Biomass contains stored energy from the Sun. Plants absorb the Sun’s energy in a process called photosynthesis. When biomass is burned, the chemical energy it contains is released as heat.
Examples of biomass and their uses for energy:
- Wood and wood processing wastes — burned to heat buildings, to produce process heat in industry, and to generate electricity;
- Agricultural crops and waste materials — burned as a fuel or converted to liquid biofuels;
- Food, yard, and wood waste in garbage—burned to generate electricity in power plants or converted to biogas in landfills;
- Animal manure and human sewage—converted to biogas, which can be burned as a fuel.
Solid biomass, such as wood and garbage, can be burned directly to produce heat. Biomass can also be converted into a gas called biogas or into liquid biofuels such as ethanol and biodiesel.
Biogas forms when paper, food scraps, and yard waste decompose in landfills, and it can be produced by processing sewage and animal manure in special vessels called digesters.
Ethanol is made from crops such as corn and sugar cane that are fermented to produce fuel ethanol for use in vehicles.
Biodiesel is produced from vegetable oils and animal fats and can be used in vehicles and as heating oil.
Biomass energy in Ukraine
All developed countries are switching to renewable energy. Thus, the EU plans to satisfy 20% of its energy needs from “green” energy by 2020, and at least 32% by 2030.
Sweden, Finland, Denmark, Latvia, Austria already satisfy more than one third of their heat and power needs from renewable energy sources. For example, in 2018, this indicator reached 44% in Denmark.
The Energy Strategy of Ukraine by 2035 presupposes increasing the share of heat produced from renewable energy sources to 40%. To achieve this, 24,000 MW of thermal power will be required.

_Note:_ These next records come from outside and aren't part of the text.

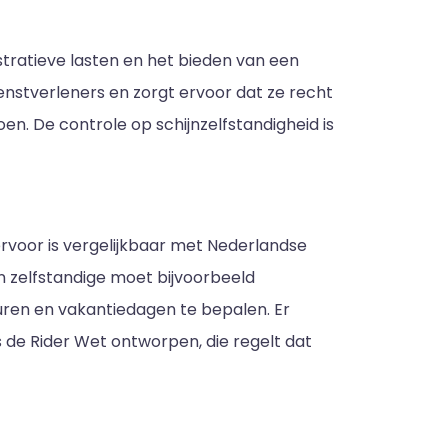
tratieve lasten en het bieden van een
enstverleners en zorgt ervoor dat ze recht
n. De controle op schijnzelfstandigheid is
iervoor is vergelijkbaar met Nederlandse
en zelfstandige moet bijvoorbeeld
en uren en vakantiedagen te bepalen. Er
s de Rider Wet ontworpen, die regelt dat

Ukraine is already applying the best European practices on the use of biomass for municipal heat and hot water services. According to the Bioenergy Association of Ukraine, about 2 mln tons of biomass and almost 8,000 heat generating units are used for heat energy production in the country.
The main sources of biomass in Ukraine are:
– agricultural residues (straw, corn and sunflower stems);
– purposefully-grown energy crops (willow, poplar, and miscanthus).
In recent years, unique bioenergy objects have appeared in Ukraine. One of them is a 45-MW biothermal power plant in Kamianets-Podilsky, the third largest facility of this kind in Europe and the fifth in the world. Similar facilities operate in Paris, Hong Kong, Berlin and Helsinki.
The project, which is now satisfying 60% of heat needs of the town, is expected to pay its way in 5 years. It works on domestic biofuels: straw, corn and sunflower waste, wood cracks. Experts assure that competent timber cutting in Kamianets-Podilsky and around it can fully provide the plant with biomass.
New bioenergy facilities have been opened in Kyiv, Cherkady, Lutsk. For the third year in a row, a biofuel boiler house in Slavutych has been satisfying more than one third of the town’s heat needs. Moreover, it is planned to transfer 95% of Zhytomyr’s heating system to biofuels by 2021.
And what is the benefit?
It should be noted that converting biomass into energy has a number of significant advantages in general and for Ukraine in particular.
Affordable biomass. In terms of generating energy from biomass, Ukraine has a huge potential: annually, it produces about 7 mln cubic meters per of forest waste and 30 mln tons of agrarian biomass. As a rule, solid biomass (wood waste, straw, corn stalks, sunflower husks) is used as a fuel; and pulp, silage, and manure are converted into biogas.
Environmental protection. Use of biomass as a fuel to produce thermal energy to meet heating and hot water supply needs will enable reduction in heating costs and allow to reduce carbon emissions by more than 8 mln tons by 2020.
Stable operation. Unlike solar and wind power facilities, biomass and biogas thermal power plants have steady load curves and do not require any replacement capacities.
Economic growth. Thermal power plants contribute to regional economy, as the bioenergy sector requires a high share of the local component. The distance between biomass plants should be at least 200-300 km, which allows involving the maximum number of Ukraine’s regions in its bioenergy development.
In general, development of the renewable energy sector creates new jobs and contributes to increasing payments to the budget.
Improvement of Ukraine’s energy security. Ukraine’s energy sector is dependent on the importing of fossil fuels – natural gas, oil and coal. Energy independence can be achieved through developing renewable energy sources, producing its own natural gas, and improving energy efficiency.